**EXTRACTED TEXT**
= Beginning of Section =

At the clinic, in order to have time to do his research he took on a nurse practitioner who is a real dynamo and a redhead, but I repeat myself.  Her name is Vicki and she has causes that stretch the length of Texas because her heart is so big and so fierce. In the book there are stories of the two of them working cases, but the big one is the cruise at the end of the book. At some point he began to take Parkinson's patients from wherever as long as they passed the physical, on a cruise of the Bahamas and that area. He and his staff would be the ship's specialists along with the on board doctor.  Over the years the cruise had grown in numbers and this last one he describes going on is like the cruise from hell in some aspects as things that had never gone wrong before are going wrong now, as doctors are green lighting patients who maybe should not be there.  At the same time, it's a joy to watch the indomitable human spirit as it refuses to give up and these men and women go on shore excursions or swimming with everything they have.

I really loved this book. Dr. Hutton really cares about his patients. In 1974 he had just embarked on the US-USSR Health Exchange Program to the University of Moscow fellowship. He got to work with the greatest Soviet neurologist Dr. Luria who taught him the importance of reading mysteries in preparing to be a doctor.  He also taught him the importance of viewing a patient's story from their perspective and of medical storytelling, which means getting a detailed account from the patient themselves as to what is going on in their lives, not just what the problem is, because it could all be connected.  This is a doctor that believes in sitting down with you and talking with you for a bit before he digs into to trying to figure out how to solve your problem because the two can be connected and because he cares.  He's not ashamed to admit when he openly weeps over a patient he barely knew for a short period of time.  These stories are sometimes a bit funny, or miraculous, or heartbreaking. They are all thought provoking and while he has retired from practicing medicine, the black bag is always at the ready.

 I asked Professor Luria what he considered to be good preparation for becoming a neuropsychologist and neurologist. The eminent clinician surprised me by answering that reading mysteries was a fine background. He revealed that identifying and cobbling together clues was really no different for making neurological diagnosis than it was for solving crimes. Sherlock Holmes and Hercule Poirot, I suppose, would have made fine neurologists.

-Tom Hutton, M.D. (Carrying the Bag: A Neurologist’s Bedside Tales p 10)
 Babylon in all its desolation is a sight no so awful/As that of the human mind in ruins.

-Scrope Berdmore Davies
 There is and elasticity in the human mind, capable of bearing much, but which will not show itself, until a certain weight of affliction be put upon it; its powers may be compared to those vehicles whose springs are so contrived that they get on smoothly enough when loaded, but jolt confoundedly when they have nothing to bear.

= End of Section =

**RECORDS SUPPLIED**
= Beginning of Section =

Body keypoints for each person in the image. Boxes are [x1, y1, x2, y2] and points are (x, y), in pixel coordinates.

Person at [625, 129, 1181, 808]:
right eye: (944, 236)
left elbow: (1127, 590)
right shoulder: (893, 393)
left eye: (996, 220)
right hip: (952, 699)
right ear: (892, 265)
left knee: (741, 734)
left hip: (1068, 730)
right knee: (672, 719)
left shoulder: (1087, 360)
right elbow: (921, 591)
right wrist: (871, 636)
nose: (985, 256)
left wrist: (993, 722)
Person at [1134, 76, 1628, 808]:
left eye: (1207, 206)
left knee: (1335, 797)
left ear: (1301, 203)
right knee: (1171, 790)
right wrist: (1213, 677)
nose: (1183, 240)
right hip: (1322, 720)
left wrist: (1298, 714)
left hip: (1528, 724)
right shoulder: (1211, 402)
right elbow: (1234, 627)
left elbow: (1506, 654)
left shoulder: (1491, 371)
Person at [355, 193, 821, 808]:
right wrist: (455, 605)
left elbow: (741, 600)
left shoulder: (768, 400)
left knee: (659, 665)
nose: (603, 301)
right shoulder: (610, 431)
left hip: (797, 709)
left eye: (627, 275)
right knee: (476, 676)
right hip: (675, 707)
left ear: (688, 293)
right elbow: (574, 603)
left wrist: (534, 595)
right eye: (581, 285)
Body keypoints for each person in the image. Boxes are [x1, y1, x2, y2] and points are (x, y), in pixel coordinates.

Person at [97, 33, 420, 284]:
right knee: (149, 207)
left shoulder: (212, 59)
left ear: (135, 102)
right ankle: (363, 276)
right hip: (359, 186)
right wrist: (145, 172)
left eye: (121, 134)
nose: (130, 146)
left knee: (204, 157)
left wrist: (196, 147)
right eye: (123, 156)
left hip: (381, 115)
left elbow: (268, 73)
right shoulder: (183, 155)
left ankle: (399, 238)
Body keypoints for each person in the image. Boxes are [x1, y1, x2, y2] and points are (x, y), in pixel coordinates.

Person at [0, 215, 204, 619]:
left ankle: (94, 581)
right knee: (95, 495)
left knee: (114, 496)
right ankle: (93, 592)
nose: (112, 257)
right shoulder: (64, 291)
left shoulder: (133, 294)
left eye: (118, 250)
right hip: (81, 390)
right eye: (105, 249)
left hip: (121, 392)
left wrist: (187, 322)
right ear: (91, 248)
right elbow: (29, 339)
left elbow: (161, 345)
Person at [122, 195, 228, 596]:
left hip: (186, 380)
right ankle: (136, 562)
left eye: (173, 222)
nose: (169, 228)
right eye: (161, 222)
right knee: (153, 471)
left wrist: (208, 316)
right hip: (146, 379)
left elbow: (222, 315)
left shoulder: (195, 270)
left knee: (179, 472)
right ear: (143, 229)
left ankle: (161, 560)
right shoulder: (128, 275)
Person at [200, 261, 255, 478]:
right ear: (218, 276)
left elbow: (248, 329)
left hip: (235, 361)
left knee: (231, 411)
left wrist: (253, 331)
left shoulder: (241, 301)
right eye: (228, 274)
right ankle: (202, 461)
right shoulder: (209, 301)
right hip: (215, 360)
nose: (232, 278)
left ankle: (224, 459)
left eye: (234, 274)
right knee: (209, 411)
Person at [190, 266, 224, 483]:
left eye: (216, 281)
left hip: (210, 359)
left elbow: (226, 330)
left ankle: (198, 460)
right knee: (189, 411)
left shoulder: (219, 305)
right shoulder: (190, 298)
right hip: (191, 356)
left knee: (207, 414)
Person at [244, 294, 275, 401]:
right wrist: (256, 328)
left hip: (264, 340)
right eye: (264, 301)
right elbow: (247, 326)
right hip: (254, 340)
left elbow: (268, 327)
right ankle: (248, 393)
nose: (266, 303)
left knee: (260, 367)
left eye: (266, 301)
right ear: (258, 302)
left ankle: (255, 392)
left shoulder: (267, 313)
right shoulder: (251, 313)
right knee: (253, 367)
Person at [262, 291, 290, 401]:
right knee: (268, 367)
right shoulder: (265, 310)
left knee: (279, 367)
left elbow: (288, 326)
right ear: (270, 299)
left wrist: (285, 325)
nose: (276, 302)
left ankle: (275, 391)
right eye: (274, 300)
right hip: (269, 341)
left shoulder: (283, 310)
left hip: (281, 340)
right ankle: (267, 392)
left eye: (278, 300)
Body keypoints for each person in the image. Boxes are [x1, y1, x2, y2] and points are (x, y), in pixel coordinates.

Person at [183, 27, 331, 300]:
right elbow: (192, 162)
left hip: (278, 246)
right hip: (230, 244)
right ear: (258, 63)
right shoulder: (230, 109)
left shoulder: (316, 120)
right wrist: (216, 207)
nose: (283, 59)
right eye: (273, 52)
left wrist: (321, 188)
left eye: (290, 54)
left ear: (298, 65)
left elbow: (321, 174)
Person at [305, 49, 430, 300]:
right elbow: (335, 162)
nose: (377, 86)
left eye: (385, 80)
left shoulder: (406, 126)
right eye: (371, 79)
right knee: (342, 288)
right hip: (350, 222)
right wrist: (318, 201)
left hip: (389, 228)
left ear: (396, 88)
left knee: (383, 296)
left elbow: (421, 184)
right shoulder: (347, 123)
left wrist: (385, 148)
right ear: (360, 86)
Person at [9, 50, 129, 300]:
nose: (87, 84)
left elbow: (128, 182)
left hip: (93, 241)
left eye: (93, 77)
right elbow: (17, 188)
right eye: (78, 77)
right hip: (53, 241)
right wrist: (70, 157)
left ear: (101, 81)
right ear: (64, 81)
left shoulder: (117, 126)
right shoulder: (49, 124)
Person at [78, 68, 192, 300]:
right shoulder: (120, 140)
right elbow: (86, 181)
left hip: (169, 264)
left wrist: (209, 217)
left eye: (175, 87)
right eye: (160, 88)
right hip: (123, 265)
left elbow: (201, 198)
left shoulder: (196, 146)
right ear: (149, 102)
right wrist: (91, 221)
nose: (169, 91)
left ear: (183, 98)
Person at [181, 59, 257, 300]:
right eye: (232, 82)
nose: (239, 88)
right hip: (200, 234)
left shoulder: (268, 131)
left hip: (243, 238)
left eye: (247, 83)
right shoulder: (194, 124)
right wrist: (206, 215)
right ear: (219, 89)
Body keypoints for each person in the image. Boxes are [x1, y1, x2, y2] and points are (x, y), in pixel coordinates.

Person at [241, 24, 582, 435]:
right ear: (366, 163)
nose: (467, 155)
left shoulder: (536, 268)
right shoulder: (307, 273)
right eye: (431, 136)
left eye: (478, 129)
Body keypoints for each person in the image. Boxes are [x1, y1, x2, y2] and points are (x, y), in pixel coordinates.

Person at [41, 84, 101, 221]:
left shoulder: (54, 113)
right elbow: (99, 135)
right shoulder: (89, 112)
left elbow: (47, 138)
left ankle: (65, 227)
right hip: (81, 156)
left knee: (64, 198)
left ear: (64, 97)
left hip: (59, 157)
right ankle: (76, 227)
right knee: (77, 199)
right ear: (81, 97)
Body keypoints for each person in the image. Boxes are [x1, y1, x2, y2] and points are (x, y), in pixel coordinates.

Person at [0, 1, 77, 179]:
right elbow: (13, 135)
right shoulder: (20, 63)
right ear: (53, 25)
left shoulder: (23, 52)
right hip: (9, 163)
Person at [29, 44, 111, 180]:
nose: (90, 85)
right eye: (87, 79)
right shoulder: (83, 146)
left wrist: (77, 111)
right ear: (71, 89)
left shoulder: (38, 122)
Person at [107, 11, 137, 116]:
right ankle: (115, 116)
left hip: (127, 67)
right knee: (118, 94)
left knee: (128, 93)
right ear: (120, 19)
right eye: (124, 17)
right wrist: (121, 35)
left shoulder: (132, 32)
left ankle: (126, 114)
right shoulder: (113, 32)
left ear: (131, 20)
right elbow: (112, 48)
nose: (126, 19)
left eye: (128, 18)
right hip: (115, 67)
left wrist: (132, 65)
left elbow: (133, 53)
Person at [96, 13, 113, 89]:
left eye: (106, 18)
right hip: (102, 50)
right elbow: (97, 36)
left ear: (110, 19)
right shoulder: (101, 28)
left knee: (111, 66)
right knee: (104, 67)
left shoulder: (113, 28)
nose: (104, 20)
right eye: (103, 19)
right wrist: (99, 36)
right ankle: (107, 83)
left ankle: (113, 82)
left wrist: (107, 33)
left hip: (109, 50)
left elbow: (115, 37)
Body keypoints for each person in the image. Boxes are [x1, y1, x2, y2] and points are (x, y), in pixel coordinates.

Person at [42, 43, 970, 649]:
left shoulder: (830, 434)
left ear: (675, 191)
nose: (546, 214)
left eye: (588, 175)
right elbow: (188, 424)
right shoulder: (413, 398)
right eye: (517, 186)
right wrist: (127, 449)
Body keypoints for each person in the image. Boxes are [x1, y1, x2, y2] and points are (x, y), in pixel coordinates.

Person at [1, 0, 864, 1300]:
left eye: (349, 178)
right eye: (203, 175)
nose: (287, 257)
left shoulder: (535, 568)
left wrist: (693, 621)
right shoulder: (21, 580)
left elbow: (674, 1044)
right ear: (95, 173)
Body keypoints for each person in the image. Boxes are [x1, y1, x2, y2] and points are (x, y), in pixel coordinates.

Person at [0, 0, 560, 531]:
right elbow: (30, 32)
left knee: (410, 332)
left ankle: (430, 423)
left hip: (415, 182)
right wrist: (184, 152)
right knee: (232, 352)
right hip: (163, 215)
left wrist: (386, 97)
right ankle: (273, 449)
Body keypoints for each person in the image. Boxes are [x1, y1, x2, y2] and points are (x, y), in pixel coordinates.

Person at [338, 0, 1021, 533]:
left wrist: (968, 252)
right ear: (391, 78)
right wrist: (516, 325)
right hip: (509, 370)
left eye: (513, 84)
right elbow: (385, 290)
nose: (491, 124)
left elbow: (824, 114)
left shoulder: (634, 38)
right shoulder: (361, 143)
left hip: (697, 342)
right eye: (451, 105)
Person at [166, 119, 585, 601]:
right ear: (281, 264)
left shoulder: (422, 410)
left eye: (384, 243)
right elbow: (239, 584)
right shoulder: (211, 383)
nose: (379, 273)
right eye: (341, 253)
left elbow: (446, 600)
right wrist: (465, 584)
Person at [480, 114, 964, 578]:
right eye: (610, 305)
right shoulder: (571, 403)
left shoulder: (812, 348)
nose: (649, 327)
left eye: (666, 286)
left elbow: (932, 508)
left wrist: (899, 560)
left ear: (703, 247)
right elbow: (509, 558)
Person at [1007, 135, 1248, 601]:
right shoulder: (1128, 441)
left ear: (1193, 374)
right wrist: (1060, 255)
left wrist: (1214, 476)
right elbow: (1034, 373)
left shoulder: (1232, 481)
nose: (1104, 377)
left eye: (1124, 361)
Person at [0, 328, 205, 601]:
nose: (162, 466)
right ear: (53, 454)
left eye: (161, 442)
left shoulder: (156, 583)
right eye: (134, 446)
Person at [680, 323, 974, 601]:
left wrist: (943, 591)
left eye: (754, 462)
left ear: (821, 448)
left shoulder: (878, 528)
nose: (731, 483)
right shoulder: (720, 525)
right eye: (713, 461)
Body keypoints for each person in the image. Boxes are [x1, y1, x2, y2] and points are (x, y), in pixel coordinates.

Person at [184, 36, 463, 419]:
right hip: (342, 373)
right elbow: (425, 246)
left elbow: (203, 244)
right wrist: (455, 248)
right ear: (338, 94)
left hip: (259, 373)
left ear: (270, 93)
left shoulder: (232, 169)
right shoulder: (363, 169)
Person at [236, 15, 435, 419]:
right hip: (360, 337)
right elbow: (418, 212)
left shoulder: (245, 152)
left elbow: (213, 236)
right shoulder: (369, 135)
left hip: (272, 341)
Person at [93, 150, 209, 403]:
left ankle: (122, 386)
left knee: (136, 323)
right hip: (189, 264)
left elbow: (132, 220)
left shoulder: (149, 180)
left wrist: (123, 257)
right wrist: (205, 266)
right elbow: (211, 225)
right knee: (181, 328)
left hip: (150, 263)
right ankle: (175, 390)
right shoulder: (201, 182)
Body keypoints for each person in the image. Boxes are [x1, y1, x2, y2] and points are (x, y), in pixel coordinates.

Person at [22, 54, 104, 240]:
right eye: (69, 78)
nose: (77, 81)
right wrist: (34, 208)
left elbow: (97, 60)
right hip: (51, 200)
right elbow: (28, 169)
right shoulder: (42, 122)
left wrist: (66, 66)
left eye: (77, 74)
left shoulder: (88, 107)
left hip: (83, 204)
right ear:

= End of Section =

**REQUIRED WORK**
Transcribe the stretch of the book review from "I asked Professor" through "made fine neurologists.".

**ANSWER BOX**
I asked Professor Luria what he considered to be good preparation for becoming a neuropsychologist and neurologist. The eminent clinician surprised me by answering that reading mysteries was a fine background. He revealed that identifying and cobbling together clues was really no different for making neurological diagnosis than it was for solving crimes. Sherlock Holmes and Hercule Poirot, I suppose, would have made fine neurologists.